New methods are integrating genetic variants other than de novo mutations to bolster the case for a candidate gene. For example, the ‘transmission and de novo association method’ (TADA) can layer different sets of genetic data to boost the chances of finding several different types of genetic hits on the same gene. TADA has identified 65 candidate genes as moderate- to high-confidence autism risk genes. With this approach, too, researchers can set their appetite for risk for follow-up studies.
A few new efforts — including SPARK, for which I am a site investigator — are under way to partner researchers with tens of thousands of families. These efforts offer us the power to identify the most common candidate autism risk genes in the next three years. The strength of evidence for several hundred of these genes may be strong enough to move them from the candidate gene column to bona fide autism risk genes using methods like those I described.
This will be a tremendous accomplishment. But still, we will be left with hundreds of candidate genes in need of vetting. We may be able to confirm many of these genes using functional approaches — for instance, using so-called mini-brains, or ‘organoids,’ that allow the mimicking of human brain development in a culture dish — as they will be too rare individually to be validated based on genetics alone. Importantly, we need to continue to develop statistical approaches that integrate the contributions of all classes of genetic variation and that work for families with one or more individuals who have autism.
The field is moving forward with whole-genome studies involving thousands of families to discover genetic risk factors within DNA that does not code for protein.
And now a debate is raging among geneticists. Some scientists believe we should be integrating all we have learned from exome studies to identify noncoding regulators of candidate and bona fide risk genes. For example, we might aim our search at certain regions of the genome known to be actively expressed during brain development.
If we adopt this approach, we face several questions: Which genes and regions should be our focus, and at which times in development? Where in the brain should we be examining these genetic regulators? Importantly, do we know enough yet to answer these questions?
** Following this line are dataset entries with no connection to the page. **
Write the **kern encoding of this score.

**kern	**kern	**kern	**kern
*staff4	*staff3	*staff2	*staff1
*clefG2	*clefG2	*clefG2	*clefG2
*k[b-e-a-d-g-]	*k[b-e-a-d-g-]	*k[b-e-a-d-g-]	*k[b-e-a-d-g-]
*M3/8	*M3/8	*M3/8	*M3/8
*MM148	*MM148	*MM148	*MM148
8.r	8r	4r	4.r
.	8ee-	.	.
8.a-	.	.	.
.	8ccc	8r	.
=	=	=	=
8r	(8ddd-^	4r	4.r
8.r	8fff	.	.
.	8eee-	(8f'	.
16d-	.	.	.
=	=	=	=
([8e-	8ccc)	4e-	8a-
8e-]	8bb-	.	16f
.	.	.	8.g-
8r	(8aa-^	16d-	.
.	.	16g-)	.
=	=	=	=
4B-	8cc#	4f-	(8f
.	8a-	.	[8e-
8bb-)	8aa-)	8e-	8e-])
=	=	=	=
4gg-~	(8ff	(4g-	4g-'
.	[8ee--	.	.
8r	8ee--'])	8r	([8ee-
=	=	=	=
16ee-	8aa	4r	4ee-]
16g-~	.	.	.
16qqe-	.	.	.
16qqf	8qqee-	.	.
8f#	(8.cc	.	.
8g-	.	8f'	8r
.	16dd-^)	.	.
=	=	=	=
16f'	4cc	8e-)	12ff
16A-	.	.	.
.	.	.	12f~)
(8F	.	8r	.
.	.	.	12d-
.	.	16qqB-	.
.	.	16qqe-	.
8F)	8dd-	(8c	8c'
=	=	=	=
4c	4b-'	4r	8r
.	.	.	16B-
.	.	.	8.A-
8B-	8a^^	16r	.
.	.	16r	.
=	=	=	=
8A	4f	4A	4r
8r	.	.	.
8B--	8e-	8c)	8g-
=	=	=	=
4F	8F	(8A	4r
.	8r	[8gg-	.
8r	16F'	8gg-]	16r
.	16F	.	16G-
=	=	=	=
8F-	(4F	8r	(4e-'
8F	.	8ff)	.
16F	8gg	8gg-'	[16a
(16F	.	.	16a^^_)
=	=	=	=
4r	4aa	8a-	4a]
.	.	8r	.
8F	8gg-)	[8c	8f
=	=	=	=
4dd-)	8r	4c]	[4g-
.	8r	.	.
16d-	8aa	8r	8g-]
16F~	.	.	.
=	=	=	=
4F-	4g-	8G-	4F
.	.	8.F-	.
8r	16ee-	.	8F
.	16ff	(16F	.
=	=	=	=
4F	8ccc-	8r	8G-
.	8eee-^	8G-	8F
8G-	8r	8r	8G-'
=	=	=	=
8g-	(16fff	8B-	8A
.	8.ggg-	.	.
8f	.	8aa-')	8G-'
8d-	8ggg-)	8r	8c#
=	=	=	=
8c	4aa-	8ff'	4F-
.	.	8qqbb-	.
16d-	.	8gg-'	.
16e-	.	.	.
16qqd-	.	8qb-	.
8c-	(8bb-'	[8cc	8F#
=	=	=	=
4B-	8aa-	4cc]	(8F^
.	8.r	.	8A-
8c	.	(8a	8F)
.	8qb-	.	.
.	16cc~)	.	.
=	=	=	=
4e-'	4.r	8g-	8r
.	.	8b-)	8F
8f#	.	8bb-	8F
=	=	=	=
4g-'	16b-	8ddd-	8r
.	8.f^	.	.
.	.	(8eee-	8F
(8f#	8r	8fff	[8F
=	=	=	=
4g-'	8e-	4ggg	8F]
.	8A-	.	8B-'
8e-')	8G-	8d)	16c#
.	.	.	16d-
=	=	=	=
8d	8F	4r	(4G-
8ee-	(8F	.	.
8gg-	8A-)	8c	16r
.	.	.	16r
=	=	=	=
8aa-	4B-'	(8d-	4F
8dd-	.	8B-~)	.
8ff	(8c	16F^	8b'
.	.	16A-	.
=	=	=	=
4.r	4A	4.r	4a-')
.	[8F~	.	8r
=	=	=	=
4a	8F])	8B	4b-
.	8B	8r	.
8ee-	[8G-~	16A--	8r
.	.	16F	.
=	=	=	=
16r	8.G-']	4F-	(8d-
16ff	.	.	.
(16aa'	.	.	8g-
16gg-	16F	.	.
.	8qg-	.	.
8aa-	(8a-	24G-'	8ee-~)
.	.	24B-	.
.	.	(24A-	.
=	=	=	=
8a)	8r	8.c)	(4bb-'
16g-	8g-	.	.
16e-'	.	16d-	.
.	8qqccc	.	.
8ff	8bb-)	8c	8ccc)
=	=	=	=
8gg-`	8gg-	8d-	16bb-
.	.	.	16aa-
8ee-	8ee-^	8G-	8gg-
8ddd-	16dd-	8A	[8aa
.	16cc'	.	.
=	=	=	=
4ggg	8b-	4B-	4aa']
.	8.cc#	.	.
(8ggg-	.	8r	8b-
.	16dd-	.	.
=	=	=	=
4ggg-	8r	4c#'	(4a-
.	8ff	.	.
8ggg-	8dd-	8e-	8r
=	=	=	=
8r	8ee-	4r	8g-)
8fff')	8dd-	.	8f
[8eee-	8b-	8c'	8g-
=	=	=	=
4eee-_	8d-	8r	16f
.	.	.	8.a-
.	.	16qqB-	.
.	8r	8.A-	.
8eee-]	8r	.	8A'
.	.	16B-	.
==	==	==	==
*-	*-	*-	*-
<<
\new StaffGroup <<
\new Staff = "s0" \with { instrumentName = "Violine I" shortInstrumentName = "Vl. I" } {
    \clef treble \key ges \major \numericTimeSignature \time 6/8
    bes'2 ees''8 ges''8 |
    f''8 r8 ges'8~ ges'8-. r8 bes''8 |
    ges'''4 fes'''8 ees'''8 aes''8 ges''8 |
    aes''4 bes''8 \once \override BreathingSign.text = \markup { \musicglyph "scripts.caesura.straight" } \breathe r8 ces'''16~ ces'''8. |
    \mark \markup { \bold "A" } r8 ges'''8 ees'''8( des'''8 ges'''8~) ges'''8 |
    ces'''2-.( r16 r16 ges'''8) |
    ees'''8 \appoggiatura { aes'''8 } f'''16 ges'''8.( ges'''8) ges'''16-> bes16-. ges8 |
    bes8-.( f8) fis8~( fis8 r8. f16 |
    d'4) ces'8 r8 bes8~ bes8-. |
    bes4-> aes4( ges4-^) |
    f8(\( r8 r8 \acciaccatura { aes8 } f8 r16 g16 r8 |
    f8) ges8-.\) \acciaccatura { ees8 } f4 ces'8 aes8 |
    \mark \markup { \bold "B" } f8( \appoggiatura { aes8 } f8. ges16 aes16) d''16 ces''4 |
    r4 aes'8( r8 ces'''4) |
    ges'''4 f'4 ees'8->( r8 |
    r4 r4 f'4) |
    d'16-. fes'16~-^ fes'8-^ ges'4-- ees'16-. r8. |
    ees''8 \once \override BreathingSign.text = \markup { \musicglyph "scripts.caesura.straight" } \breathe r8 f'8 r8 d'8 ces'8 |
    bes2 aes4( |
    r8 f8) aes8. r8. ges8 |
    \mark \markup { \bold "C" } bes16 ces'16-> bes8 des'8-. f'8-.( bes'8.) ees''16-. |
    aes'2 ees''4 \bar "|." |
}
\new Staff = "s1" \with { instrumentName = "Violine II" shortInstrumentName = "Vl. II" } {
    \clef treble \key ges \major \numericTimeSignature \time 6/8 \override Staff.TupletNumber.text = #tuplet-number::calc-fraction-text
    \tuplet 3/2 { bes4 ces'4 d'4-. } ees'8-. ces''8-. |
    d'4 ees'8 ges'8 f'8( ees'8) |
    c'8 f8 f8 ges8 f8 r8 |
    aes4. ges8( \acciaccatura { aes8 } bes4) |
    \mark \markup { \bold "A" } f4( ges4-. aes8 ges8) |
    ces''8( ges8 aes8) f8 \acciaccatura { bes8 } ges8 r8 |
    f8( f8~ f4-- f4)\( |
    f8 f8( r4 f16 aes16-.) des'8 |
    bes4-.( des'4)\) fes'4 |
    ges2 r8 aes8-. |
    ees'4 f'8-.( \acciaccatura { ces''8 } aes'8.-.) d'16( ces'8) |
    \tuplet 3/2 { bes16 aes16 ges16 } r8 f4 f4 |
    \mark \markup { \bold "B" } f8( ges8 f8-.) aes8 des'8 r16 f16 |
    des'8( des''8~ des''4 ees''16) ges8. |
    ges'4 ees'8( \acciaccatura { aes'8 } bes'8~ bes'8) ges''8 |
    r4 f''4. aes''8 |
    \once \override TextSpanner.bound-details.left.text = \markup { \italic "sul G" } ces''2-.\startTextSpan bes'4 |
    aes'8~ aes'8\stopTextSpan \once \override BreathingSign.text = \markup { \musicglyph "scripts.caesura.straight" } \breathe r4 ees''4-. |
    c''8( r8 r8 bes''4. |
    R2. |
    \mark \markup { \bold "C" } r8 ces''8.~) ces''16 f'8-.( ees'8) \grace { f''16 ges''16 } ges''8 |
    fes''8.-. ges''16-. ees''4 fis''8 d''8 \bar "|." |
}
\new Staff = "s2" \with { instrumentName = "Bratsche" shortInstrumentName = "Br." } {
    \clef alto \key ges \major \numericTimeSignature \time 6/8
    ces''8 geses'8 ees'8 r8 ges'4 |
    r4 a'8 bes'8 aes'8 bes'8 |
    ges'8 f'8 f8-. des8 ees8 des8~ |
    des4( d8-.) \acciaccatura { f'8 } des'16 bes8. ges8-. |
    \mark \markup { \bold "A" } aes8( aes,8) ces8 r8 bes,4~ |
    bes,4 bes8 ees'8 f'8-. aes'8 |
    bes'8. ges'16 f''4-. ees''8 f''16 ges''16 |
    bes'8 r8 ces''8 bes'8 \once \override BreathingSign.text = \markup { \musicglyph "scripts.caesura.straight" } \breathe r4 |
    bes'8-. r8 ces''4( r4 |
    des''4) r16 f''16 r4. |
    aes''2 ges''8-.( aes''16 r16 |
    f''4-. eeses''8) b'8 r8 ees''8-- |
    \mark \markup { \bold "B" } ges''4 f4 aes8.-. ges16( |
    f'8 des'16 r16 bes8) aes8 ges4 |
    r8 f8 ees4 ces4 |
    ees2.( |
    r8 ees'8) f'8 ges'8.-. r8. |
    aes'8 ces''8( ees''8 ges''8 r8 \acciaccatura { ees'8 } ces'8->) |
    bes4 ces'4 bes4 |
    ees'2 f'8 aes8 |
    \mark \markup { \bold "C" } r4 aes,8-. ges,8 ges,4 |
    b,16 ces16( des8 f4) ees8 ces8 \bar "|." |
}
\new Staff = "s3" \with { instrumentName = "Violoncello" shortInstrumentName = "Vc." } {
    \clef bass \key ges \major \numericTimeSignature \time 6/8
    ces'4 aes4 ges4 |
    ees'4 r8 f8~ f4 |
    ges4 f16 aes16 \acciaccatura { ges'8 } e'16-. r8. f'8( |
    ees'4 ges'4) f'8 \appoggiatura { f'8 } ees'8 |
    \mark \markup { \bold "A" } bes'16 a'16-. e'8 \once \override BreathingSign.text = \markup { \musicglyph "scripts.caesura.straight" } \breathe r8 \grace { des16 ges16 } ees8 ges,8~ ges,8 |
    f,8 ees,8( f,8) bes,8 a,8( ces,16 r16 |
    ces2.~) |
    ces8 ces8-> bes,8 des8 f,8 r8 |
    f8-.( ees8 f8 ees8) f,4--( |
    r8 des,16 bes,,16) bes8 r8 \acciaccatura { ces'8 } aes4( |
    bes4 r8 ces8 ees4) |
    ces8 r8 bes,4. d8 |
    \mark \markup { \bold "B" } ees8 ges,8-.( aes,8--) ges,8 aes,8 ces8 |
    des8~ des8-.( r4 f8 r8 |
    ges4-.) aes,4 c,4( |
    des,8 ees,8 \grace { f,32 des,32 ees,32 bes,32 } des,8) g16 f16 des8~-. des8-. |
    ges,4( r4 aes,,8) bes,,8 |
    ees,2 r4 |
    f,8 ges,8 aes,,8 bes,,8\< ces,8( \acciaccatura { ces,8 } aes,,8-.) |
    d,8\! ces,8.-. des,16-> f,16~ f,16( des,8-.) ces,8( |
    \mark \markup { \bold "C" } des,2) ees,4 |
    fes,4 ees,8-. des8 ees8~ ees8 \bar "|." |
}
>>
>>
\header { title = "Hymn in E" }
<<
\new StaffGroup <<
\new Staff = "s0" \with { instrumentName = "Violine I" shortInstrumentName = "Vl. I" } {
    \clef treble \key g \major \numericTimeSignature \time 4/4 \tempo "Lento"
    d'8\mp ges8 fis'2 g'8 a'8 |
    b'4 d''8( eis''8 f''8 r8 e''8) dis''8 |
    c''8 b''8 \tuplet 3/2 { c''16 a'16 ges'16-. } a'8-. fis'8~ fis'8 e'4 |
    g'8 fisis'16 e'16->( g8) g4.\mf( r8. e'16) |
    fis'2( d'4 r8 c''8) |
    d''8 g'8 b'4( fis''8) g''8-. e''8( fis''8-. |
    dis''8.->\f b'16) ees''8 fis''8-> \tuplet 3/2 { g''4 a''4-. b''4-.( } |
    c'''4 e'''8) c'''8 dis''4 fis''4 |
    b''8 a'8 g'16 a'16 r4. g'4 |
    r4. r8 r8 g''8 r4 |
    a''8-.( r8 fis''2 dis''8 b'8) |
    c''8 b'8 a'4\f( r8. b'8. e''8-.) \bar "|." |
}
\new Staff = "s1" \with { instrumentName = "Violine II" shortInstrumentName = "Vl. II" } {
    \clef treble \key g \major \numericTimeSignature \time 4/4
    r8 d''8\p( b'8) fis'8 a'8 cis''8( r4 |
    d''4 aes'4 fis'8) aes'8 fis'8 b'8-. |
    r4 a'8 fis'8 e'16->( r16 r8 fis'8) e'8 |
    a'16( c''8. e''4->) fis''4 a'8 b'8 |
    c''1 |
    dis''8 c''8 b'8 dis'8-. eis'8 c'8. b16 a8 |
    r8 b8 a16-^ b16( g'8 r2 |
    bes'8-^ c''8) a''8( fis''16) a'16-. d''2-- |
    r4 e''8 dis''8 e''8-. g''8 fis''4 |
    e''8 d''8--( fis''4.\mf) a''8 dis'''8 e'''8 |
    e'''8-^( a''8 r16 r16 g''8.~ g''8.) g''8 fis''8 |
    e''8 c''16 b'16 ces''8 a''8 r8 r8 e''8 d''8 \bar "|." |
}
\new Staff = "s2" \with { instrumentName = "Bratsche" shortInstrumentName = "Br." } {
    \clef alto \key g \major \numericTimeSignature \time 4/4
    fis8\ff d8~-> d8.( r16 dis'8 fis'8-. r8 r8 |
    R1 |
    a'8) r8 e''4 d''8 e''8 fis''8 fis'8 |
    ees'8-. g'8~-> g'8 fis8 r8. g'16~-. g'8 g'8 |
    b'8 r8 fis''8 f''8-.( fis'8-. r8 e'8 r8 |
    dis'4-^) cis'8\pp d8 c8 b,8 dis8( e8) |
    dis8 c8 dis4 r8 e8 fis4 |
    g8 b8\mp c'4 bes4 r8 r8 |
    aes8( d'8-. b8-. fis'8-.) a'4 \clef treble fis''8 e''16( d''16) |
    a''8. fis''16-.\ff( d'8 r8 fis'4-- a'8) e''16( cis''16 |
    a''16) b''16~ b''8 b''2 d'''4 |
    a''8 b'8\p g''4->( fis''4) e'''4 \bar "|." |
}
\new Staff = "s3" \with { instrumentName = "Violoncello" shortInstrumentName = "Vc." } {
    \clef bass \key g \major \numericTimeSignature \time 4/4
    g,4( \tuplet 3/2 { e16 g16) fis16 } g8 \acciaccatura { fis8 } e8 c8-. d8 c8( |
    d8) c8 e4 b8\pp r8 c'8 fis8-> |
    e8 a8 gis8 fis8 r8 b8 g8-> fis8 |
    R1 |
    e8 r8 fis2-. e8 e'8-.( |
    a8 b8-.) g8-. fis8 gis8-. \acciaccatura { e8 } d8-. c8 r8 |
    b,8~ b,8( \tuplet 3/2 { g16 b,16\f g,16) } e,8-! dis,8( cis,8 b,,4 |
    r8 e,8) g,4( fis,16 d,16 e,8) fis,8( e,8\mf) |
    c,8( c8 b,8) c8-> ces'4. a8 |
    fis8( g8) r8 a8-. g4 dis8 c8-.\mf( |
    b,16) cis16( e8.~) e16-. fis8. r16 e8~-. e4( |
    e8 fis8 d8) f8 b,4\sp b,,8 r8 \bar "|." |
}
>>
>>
Others, the ‘agnostics,’ remember the many dead ends from the past resulting from hubris. They argue that rigorous and unbiased methods are needed to correct for chance findings from the vast number of results from an entire genome. It may take tens of thousands of genomes to unravel these complexities.
Which of these two approaches is best depends on the question we are asking.
If we are trying to identify novel regulators of a known autism risk gene, restricting our analysis to certain suspect regions makes sense. However, we should be prepared to demonstrate that changes to these regulators are in fact meaningful. To do so, we will need to show that a genetic variant can alter the function of the genome in a biologically relevant context.
If we are trying to identify novel classes of risk factors in an unbiased manner, we should think critically about which independent comparisons we are making between genetic regions and continue to develop methods to control for the large number of statistical tests being performed.
We should also remember that for the next few years, studies using these approaches are likely to be underpowered — meaning that the probability of detecting all but the strongest genetic effects will be low. We should try not to lose heart over negative results. And, equally important, we should avoid being overly optimistic about positive, but still exploratory, findings.
If we can remember our past, the future for autism genetics will be a bright one.